---- PROVIDED TEXT
Once the city’s top-grossing casino when it housed The Golden Nugget and, later, Bally’s, the building has been empty for three years now, the first of six casinos to close since 2014 in a city where poverty is skyrocketing.
Gram by gram, the guy with the broom is hauling the place where Sinatra and Sammy Davis Jr. once headlined off to the dump.
I take a few pictures, look up at the white 22-story-tower and ask him, “How many years do you think it would take for you to haul the whole place away?”
“I’ll be here as long as it takes,” he jokes.
Nine days later and an hour and a half to the north, a Manhattan-bound NJ Transit commuter train careens off the tracks and turns the 109-year-old Beaux Arts train terminal in Hoboken into a scene of horror.
Karl Ward, a site reliability engineer from north Jersey, is in the front car as it flies off the tracks and careens into the waiting room. He stumbles from the wreckage, a sheet metal gash to his knee and another from his ear to his throat.
Miraculously, he survives the crash. Amazingly, he’s not surprised it happened.
Like most of his fellow commuters on a line once hailed as a model of rapid transit, he knows how it’s become a poster child of neglected infrastructure.
There’s the single, century-old, Hurricane Sandy-damaged tunnel that carries trains under the Hudson River whose replacement has become the most urgent infrastructure project in the nation. Apart from the daily grind of delays and cancelled and crowded trains, federal audits show that an accident is twice as likely on NJ Transit than any other passenger line.
That, even more than the trauma of the crash, is what has kept Ward from riding the train again. “If you think about statistics, right, trains are safer than riding in cars, but that only assumes you are somewhere near the middle of the bell curve,” he tells me two months after the crash. “And I know New Jersey Transit is not near the middle of that bell curve.”
So when his wife and kids went to see the Lion King on Broadway in December, he told them to drive.
“I am a very quantitative person. I don’t look at those things and think ‘oh those are numbers and they scare me,’” says Ward. “I work with numbers all the time. I look at those numbers and say there is an elevated risk and I don’t particularly care to put myself in that position in the near future.”
At times, this is what it can feel like to live in and explore New Jersey these days—like everything is falling apart. It feels like maybe the rest of the world should be paying more attention.
But they’re not.
Why? Well, this is New Jersey—a notorious black hole when it comes to media coverage, overshadowed by New York City on one end and Philadelphia on the other.
If Sully Sullenberger had brought his plane down a few miles away in the Hackensack River, it would probably have been much less of a story. The “Miracle on the Hackensack” is just not Hollywood material.
--------
---- DATA UNDER STUDY
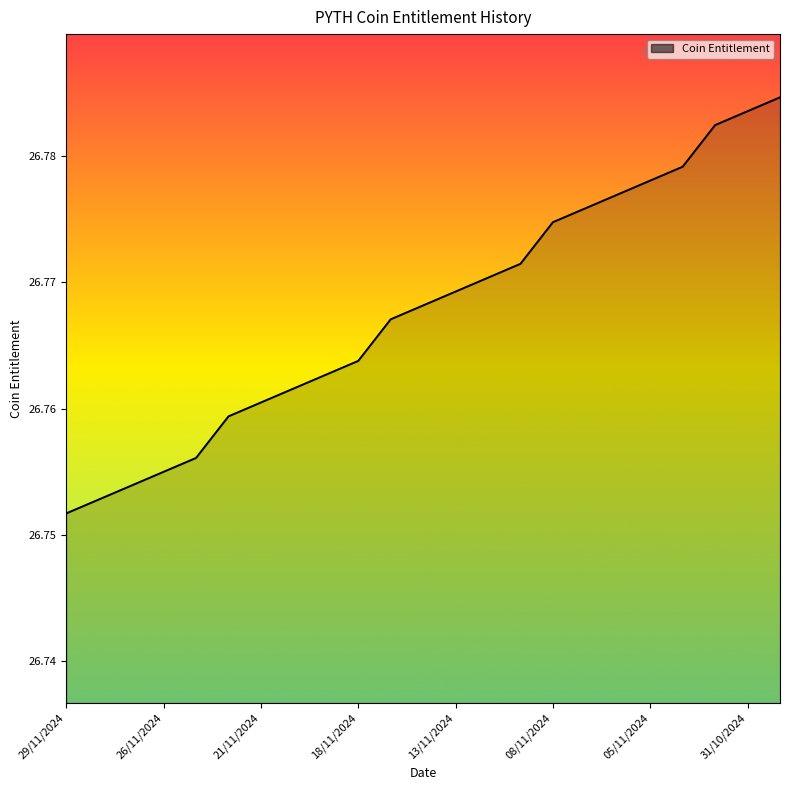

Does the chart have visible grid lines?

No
--------
---- DATA UNDER STUDY
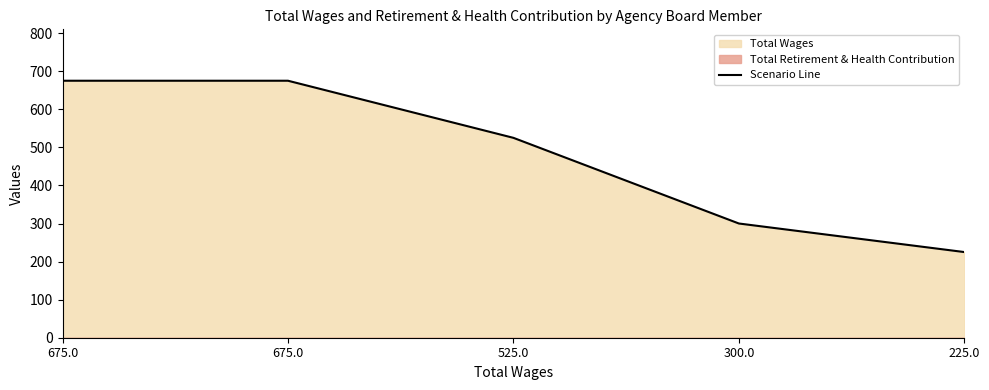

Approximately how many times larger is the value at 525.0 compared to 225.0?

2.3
--------
#### WHAT TO PRODUCE
In the stretch of the New Jersey text from "At times, this" through "not Hollywood material.", swap "media coverage" for "press coverage" and write out the result.

#### WRITTEN SOLUTION
At times, this is what it can feel like to live in and explore New Jersey these days—like everything is falling apart. It feels like maybe the rest of the world should be paying more attention.
But they’re not.
Why? Well, this is New Jersey—a notorious black hole when it comes to press coverage, overshadowed by New York City on one end and Philadelphia on the other.
If Sully Sullenberger had brought his plane down a few miles away in the Hackensack River, it would probably have been much less of a story. The “Miracle on the Hackensack” is just not Hollywood material.